IESBA believes that while the existence of these “conditions, policies and procedures” might help with the identification of threats and the evaluation of whether a threat is at an acceptable level, when threats are not at an acceptable level, the conceptual framework now requires the accountant to perform a specific action to reduce the threat to an acceptable level. Therefore the “conditions, policies and procedures created by the profession, legislation or regulation” previously considered to be “safeguards” are not the specific actions now required by the Code.
Instead, the Code now provides examples of specific actions that might be safeguards to address threats to compliance with the fundamental principles. For example:
- to address a self-interest threat, using an appropriate reviewer, who is not part of the team, to review the work performed; or
- to address the threat created by the offering or accepting of inducements, registering the inducement in a log maintained by the employing organisation of the accountant.
Inducements (Including Gifts and Hospitality) – New Intent Test
For both PAIBs (Section 250) and PAPPs (Section 340) there are new provisions pertaining to the offering or accepting of inducements, including gifts and hospitality. The term “inducement” is considered by IESBA to be neutral and does not necessarily mean there is intent to improperly influence another’s behaviour.
Some inducements may not be prohibited by laws and regulations but may still create a threat to compliance with the fundamental principles. The new provisions in the Code prohibit any inducements, given or received, where there is, or perceived to be, “intent” to improperly influence behaviour.
The key is whether it is considered that the inducement is intended to improperly influence behaviour. Even a gift having little intrinsic value might still affect the recipient’s behaviour. Therefore, even inducements that are “trivial and inconsequential” are not permitted if there is improper intent.
The application material in the Code discusses consideration of the nature, frequency, value, cumulative effect and timing of the inducement.
Where it is deemed that there is no intent to improperly influence behaviour, then the conceptual framework still needs to be applied to ascertain whether any threat is at an acceptable level. The only exemption from this is where the inducement is deemed to be trivial and inconsequential.

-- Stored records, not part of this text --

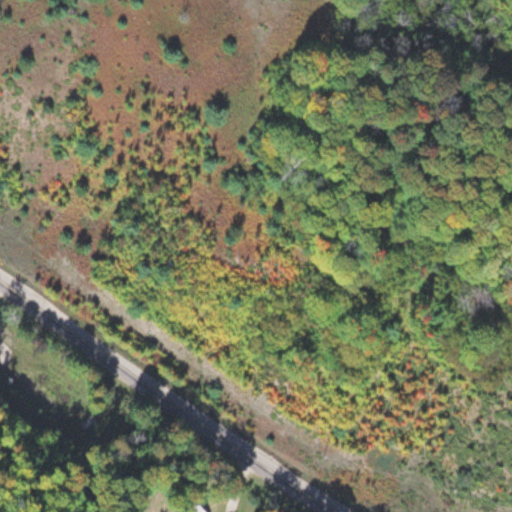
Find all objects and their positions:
building: (38, 385)
road: (166, 400)
building: (192, 508)
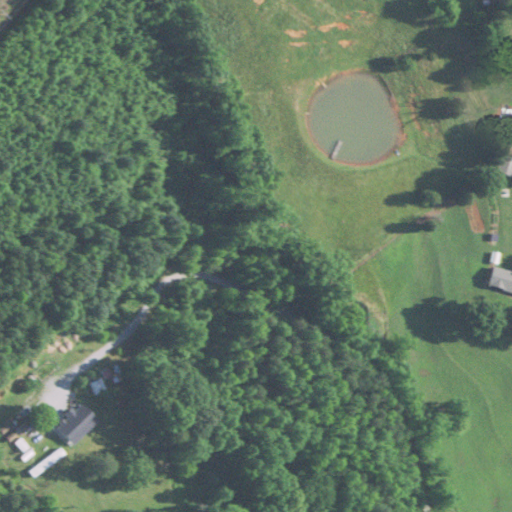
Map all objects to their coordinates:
building: (499, 280)
road: (258, 305)
building: (44, 463)
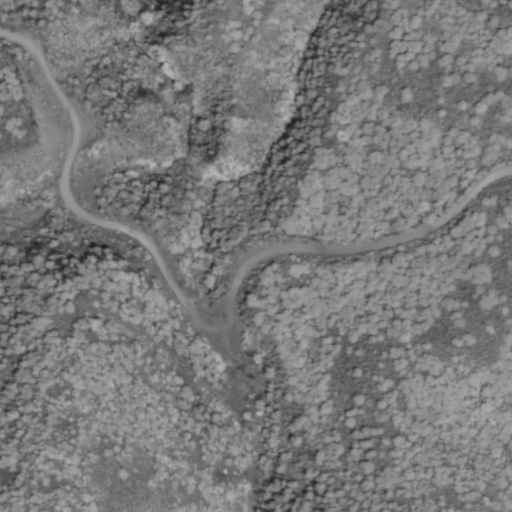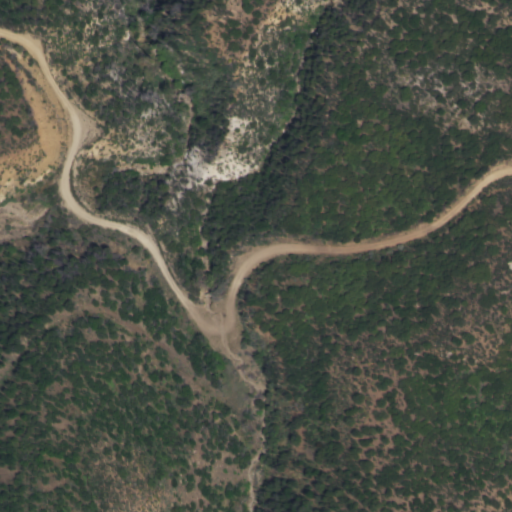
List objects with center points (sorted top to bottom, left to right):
road: (193, 304)
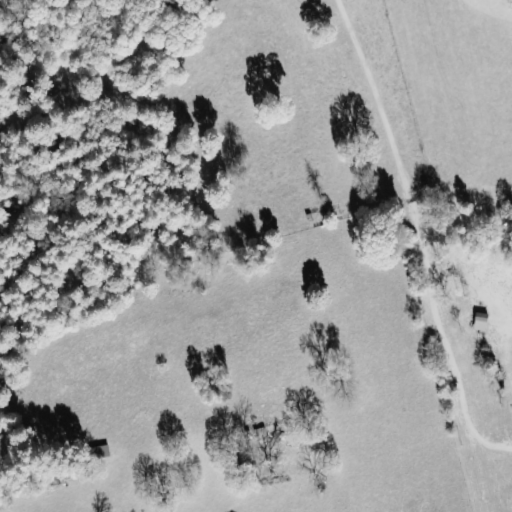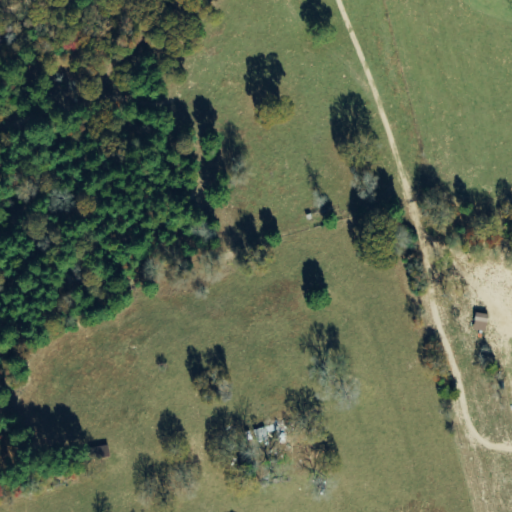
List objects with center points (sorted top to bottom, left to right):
road: (330, 301)
road: (450, 317)
road: (339, 330)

There is now a requirement for all fee arrangements to be confirmed in writing to clients, either in the engagement letter or in a separate fee letter. There is also increased emphasis on the importance of documentation throughout the ethical decision-making process. Documentation is discussed in various sections throughout the Restructured Code, including in Section 110 “The Fundamental Principles” (paragraph 110.2 A3): “Documentation is encouraged to document the substance of the issue, the details of any discussions, the decisions made, and the rationale for these decisions.”
Objectivity – loans and guarantees with clients
The new Code contains an amendment to the requirements for professional accountants in public practice in relation to loans and guarantees with clients. In the previous version of the Code, Section 280 specifically prohibited the professional accountant from making loans to and receiving loans from clients. ICAS has made an amendment to the requirements in new Section 370 to bring the wording more in line with the requirements in relation to loans and guarantees with clients in the International Independence Standards (Parts 4A and 4B) of the 2020 Code. ICAS does not believe that this change in wording is a significant change in practice.
The amended requirements state that loans and guarantees with clients are not permitted to be made, or accepted, unless the loan or guarantee is immaterial to both parties, and appropriate safeguards have been applied to reduce the threats to objectivity to an acceptable level.